Our Heritage

Grooving their way to fertility or not

Take Gaborone, for example – bearing in mind that the 50th anniversary is almost on us. Let’s have a quick run through in respect of some of its more important buildings to see how well or poorly informed we happen to be. As a starter, who designed the National Assembly? Hm. Tricky. Try another one.

What about the four initial government office blocks? Or the enormous black and white office blocks that so dominate the government enclave? Awkward. Yes, I suppose so. Let’s make it easier and ask about the Catholic Cathedral which, you may say, is unfair because two locally produced guide books, Alec Campbell’s and Mike Main’s Guide to Greater Gaborone and Patricia Farrow’s Complete City Guide, make no mention of either of the city’s two cathedrals which is a puzzle in itself.  You may therefore prefer to try your luck with the Pula Arch which Campbell/Main ignore whilst Farrow suggests that it was put there in 1966. Other authorities have maintained that it was whimsically erected to celebrate either the tenth or twentieth anniversaries of Independence.

It’s principal interest, however, rests in the fact that no one is really sure.
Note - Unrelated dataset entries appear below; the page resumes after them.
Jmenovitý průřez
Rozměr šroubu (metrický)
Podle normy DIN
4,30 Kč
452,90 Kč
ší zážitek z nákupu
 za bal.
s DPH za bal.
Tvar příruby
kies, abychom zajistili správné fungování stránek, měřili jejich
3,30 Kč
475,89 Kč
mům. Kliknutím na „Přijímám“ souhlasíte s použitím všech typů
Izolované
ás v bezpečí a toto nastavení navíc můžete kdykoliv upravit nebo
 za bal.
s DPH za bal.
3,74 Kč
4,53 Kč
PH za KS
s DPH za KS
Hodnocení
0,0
This means, in turn, that your guess is almost bound to be correct. But if the present is beset with so many doubts and uncertainties, how much truer must this be of the long distant past.  Consider this photo for instance of a site in Serowe.  It is claimed by archaeologists, as well as by numerous others that the deeply incised grooves were caused by women sliding down the slope on their bums in an attempt to improve their fertility and hopes of child bearing. For a certainty, this curious practice, if such it was, could never have been allowed by either of the two baruti, Alan Seager or Albert Lock who lived there.
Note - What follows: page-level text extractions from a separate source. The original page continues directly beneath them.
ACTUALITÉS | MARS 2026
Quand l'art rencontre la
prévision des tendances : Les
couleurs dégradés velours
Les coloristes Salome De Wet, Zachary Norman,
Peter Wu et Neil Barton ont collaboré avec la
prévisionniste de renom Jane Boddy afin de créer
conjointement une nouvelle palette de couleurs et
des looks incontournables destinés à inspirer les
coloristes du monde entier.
We may conclude therefore that the Neanderthal women or whoever they happened to be, must have been willing to try what today’s women would not even give a thought to doing.  But given their supposed eagerness to submit their lower parts to inevitable physical ruin suggests that the female anatomy then and now is profoundly different. But is there any such evidence? Without it, we must surely conclude that those deeply incised groves had nothing whatsoever to do with fertility or even with women. And that, I am afraid, would leave us, as with Gaborone’s Pula Arch, wondering what it is, how it happened and what was its purpose?